Conflicting Evidence on Soy

There have been many studies of the effects of soy on cholesterol. One major article published in TheNew England Journal of Medicine found that replacing animal protein with soy protein could lower levels of total cholesterol, bad LDL cholesterol, and triglycerides. At the same time, it didn’t significantly lower levels of “good” HDL cholesterol.

Some studies have shown that soy protein, when eaten along with other cholesterol-lowering foods, can have a big effect. In a study published in the American Journal of Clinical Nutrition in 2005, researchers tested cholesterol-lowering drugs against cholesterol-lowering foods in a group of 34 adults with high cholesterol. People ate 50 grams of soy protein daily along with other cholesterol-lowering foods. The results were striking: the diet lowered cholesterol levels about as well as cholesterol drugs.

However, not all studies agree. An analysis of various studies led by the U.S. Agency for Healthcare Research and Quality found that soy had a modest effect on cholesterol levels. Researchers found that eating a high amount of soy — equal to about a pound of tofu a day — only added up to a 3% reduction in “bad” cholesterol levels.

Based on those more recent studies, the AHA Nutrition Committee no longer recommends eating soy specifically to lower cholesterol. However, the AHA does consider soy burgers and other soy foods a healthy replacement for high-fat meats.

Getting Soy Into Your Diet

There are almost endless ways of getting soy into your meal plan. Here’s a rundown of some of your options.

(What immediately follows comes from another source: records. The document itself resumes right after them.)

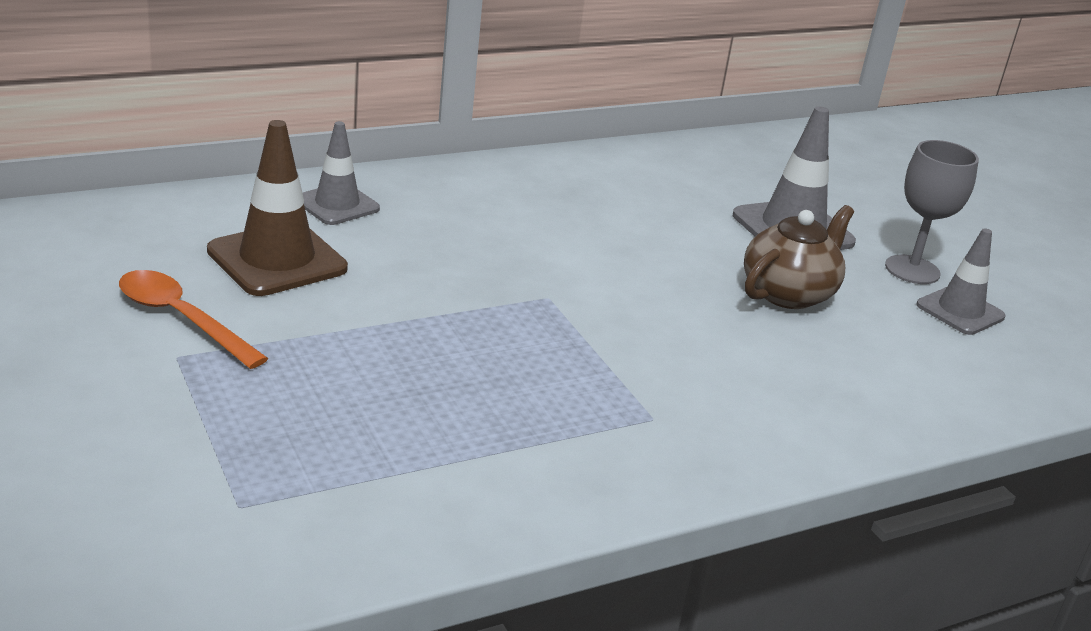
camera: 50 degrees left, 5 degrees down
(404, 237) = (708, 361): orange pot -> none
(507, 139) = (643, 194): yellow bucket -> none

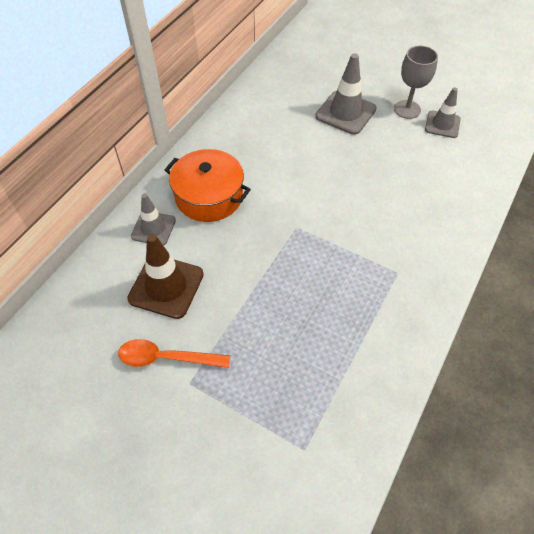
camera: 30 degrees left, 25 degrees up
(457, 212) = (209, 196): none -> orange pot
(788, 293) = (378, 157): brown teapot -> none

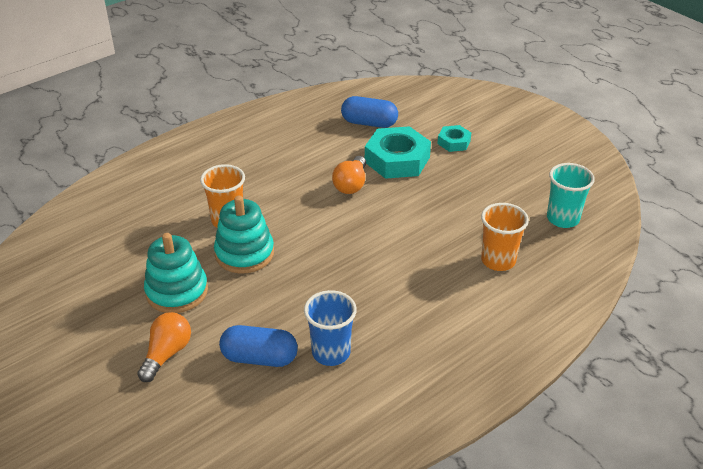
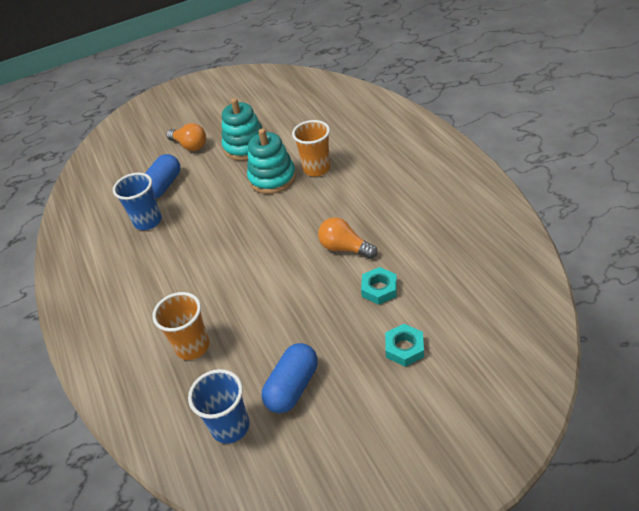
camera: 110 degrees right, 5 degrees up
(369, 123) = (456, 273): blue capsule -> blue capsule (292, 387)
(397, 159) = (379, 289): turquoise nut -> turquoise nut, size x0.53
(563, 219) = (230, 426): turquoise cup -> blue cup

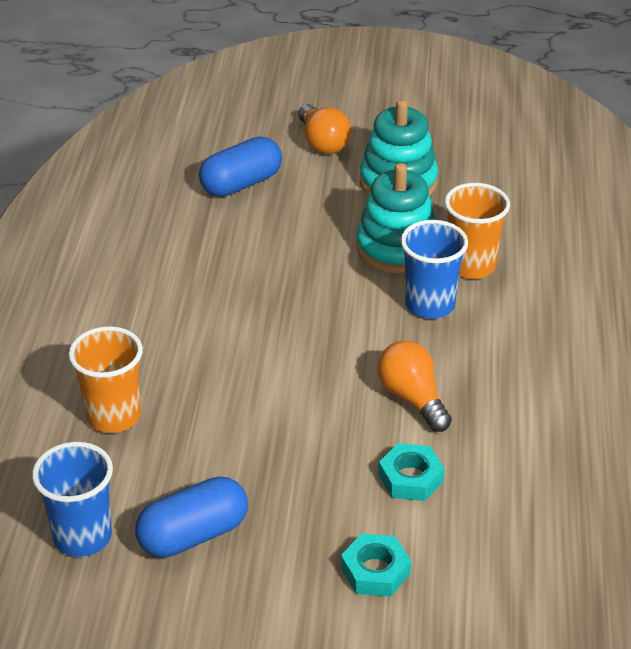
camera: 25 degrees right, 5 degrees down
(148, 221) = (183, 223): blue cup -> blue cup (430, 305)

  • Tofu is a solid extract of soybeans. “It has a mild, bean-like flavor,” says Ruth Frechman, RD, a spokeswoman for the American Dietetic Association (ADA.) “It can be added to anything you cook or it can be eaten right out of the package.” Tofu is often used in stir-fries, curries, or stews. It tends to pick up the flavor of the sauce it’s in.
  • Soy nuts are roasted soybeans, which can make a tasty snack. “Soy nuts are a convenient, crunchy source of protein,” Frechman tells WebMD.
  • Soymilk is made from ground soybeans mixed with water. You can substitute soymilk for milk in your coffee or your cereal. Or you can just drink it on its own. “A lot of my clients really like smoothies made with soy milk,” says ADA spokeswoman Suzanne Farrell, MS, RD. “That’s a great way to get soy into your diet.
  • Soy burgers, soy cheese, and other products now fill the freezers and refrigerators at your local supermarket. Manufacturers have come up with soy products that mimic just about every kind of meat and dairy product. Buy a few different types and give them a try.
  • Edamame are soybeans still in the pod. They’re sold either frozen or fresh. Frechman recommends microwaving frozen edamame in a little water and chicken bouillon for an easy way to get soy protein.
  • Tempeh is a fermented soybean cake. It can be used as a meat substitute, and works well in spaghetti sauce.
  • Miso is a paste made from soybeans that is used for soup stocks or as a seasoning.
  • Soy flour is a powder made from ground, roasted soybeans. It can be added to baked goods.
  • Choose the foods that you like. The key is to substitute soy for high-fat meats, such as hamburger.